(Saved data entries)
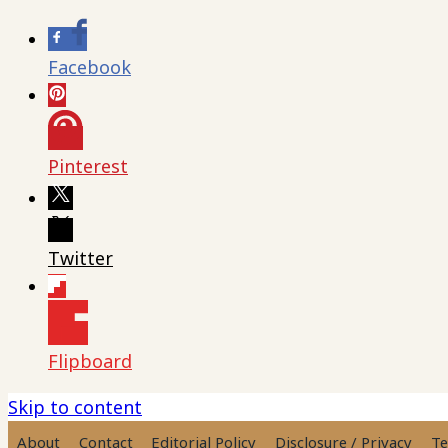
Facebook
Pinterest
Twitter
Flipboard
Skip to content
About
Contact
Editorial Policy
Disclosure / Privacy
Te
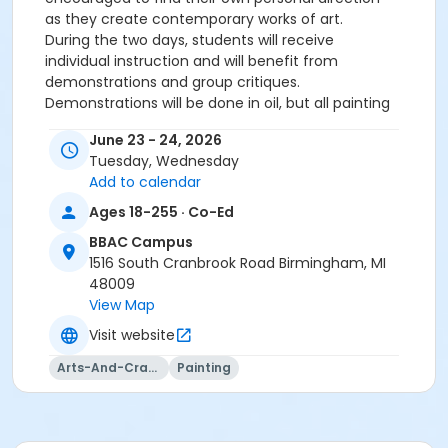
as they create contemporary works of art.
During the two days, students will receive
individual instruction and will benefit from
demonstrations and group critiques.
Demonstrations will be done in oil, but all painting
media is welcome in the workshop.
June 23 - 24, 2026
Tuesday, Wednesday
Level 2 & Up
Add to calendar
Tuesday & Wednesday, June 23 & June 24
9:00 am – 3:30 pm, 2 all-day sessions
Ages 18-255 · Co-Ed
$252 Members, $292 Guests
BBAC Campus
1516 South Cranbrook Road Birmingham, MI
48009
PAINTING: CONTEMPORARY LANDSCAPE
View Map
Visit website
Instructor: Edward Duff
Email:
ecdart@yahoo.com
Arts-And-Crafts
Painting
Listed below are all the recommended supplies
for the class.
Please purchase only the materials
marked with an asterisk
for the first day. On day
one, I will go over the materials list
and answer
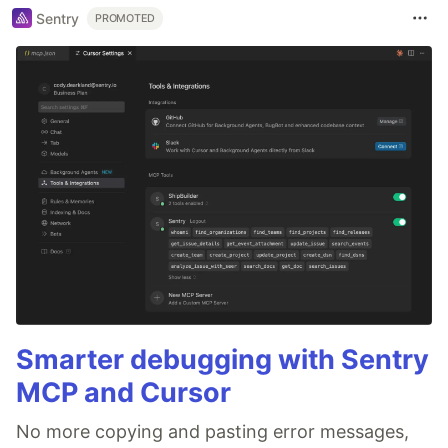
Sentry
PROMOTED
Smarter debugging with Sentry
MCP and Cursor
No more copying and pasting error messages,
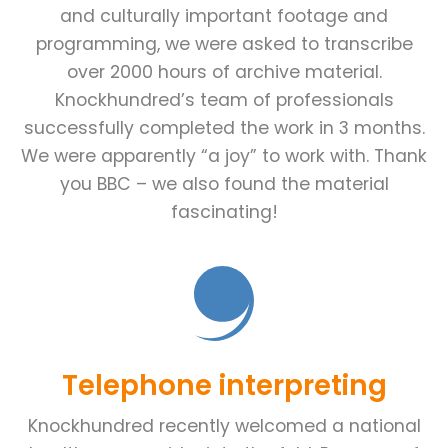
and culturally important footage and
programming, we were asked to transcribe
over 2000 hours of archive material.
Knockhundred’s team of professionals
successfully completed the work in 3 months.
We were apparently “a joy” to work with. Thank
you BBC – we also found the material
fascinating!
Telephone interpreting
Knockhundred recently welcomed a national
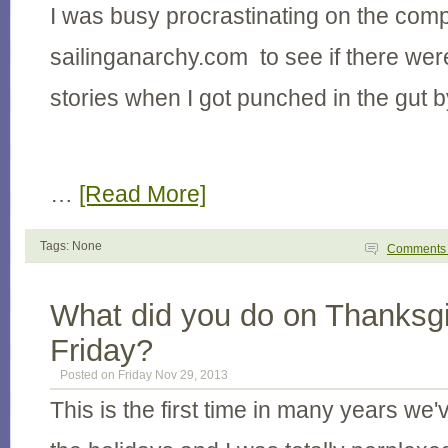
I was busy procrastinating on the com
sailinganarchy.com to see if there wer
stories when I got punched in the gut b
…
[Read More]
Tags: None
Comment
What did you do on Thanksgi
Friday?
Posted on Friday Nov 29, 2013
This is the first time in many years we'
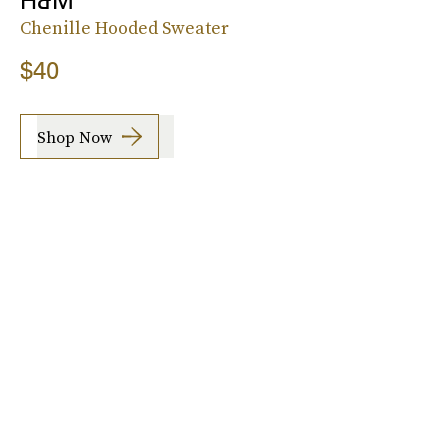
H&M
Chenille Hooded Sweater
$40
Shop Now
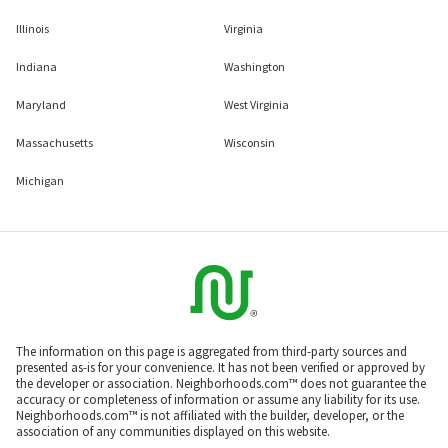
Illinois
Virginia
Indiana
Washington
Maryland
West Virginia
Massachusetts
Wisconsin
Michigan
The information on this page is aggregated from third-party sources and
presented as-is for your convenience. It has not been verified or approved by
the developer or association. Neighborhoods.com™ does not guarantee the
accuracy or completeness of information or assume any liability for its use.
Neighborhoods.com™ is not affiliated with the builder, developer, or the
association of any communities displayed on this website.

What the task asks =>
Each line of the records above must be repeated exactly, but no picture belongs in the copy.

Task result =>
Facebook
Pinterest
Twitter
Flipboard
Skip to content
About
Contact
Editorial Policy
Disclosure / Privacy
Te
as they create contemporary works of art.
During the two days, students will receive
individual instruction and will benefit from
demonstrations and group critiques.
Demonstrations will be done in oil, but all painting
media is welcome in the workshop.
June 23 - 24, 2026
Tuesday, Wednesday
Level 2 & Up
Add to calendar
Tuesday & Wednesday, June 23 & June 24
9:00 am – 3:30 pm, 2 all-day sessions
Ages 18-255 · Co-Ed
$252 Members, $292 Guests
BBAC Campus
1516 South Cranbrook Road Birmingham, MI
48009
PAINTING: CONTEMPORARY LANDSCAPE
View Map
Visit website
Instructor: Edward Duff
Email:
ecdart@yahoo.com
Arts-And-Crafts
Painting
Listed below are all the recommended supplies
for the class.
Please purchase only the materials
marked with an asterisk
for the first day. On day
one, I will go over the materials list
and answer
Sentry
PROMOTED
Smarter debugging with Sentry
MCP and Cursor
No more copying and pasting error messages,
and culturally important footage and
programming, we were asked to transcribe
over 2000 hours of archive material.
Knockhundred’s team of professionals
successfully completed the work in 3 months.
We were apparently “a joy” to work with. Thank
you BBC – we also found the material
fascinating!
Telephone interpreting
Knockhundred recently welcomed a national
I was busy procrastinating on the com
sailinganarchy.com to see if there wer
stories when I got punched in the gut b
…
[Read More]
Tags: None
Comment
What did you do on Thanksgi
Friday?
Posted on Friday Nov 29, 2013
This is the first time in many years we'
H&M
Chenille Hooded Sweater
$40
Shop Now
Illinois
Virginia
Indiana
Washington
Maryland
West Virginia
Massachusetts
Wisconsin
Michigan
The information on this page is aggregated from third-party sources and
presented as-is for your convenience. It has not been verified or approved by
the developer or association. Neighborhoods.com™ does not guarantee the
accuracy or completeness of information or assume any liability for its use.
Neighborhoods.com™ is not affiliated with the builder, developer, or the
association of any communities displayed on this website.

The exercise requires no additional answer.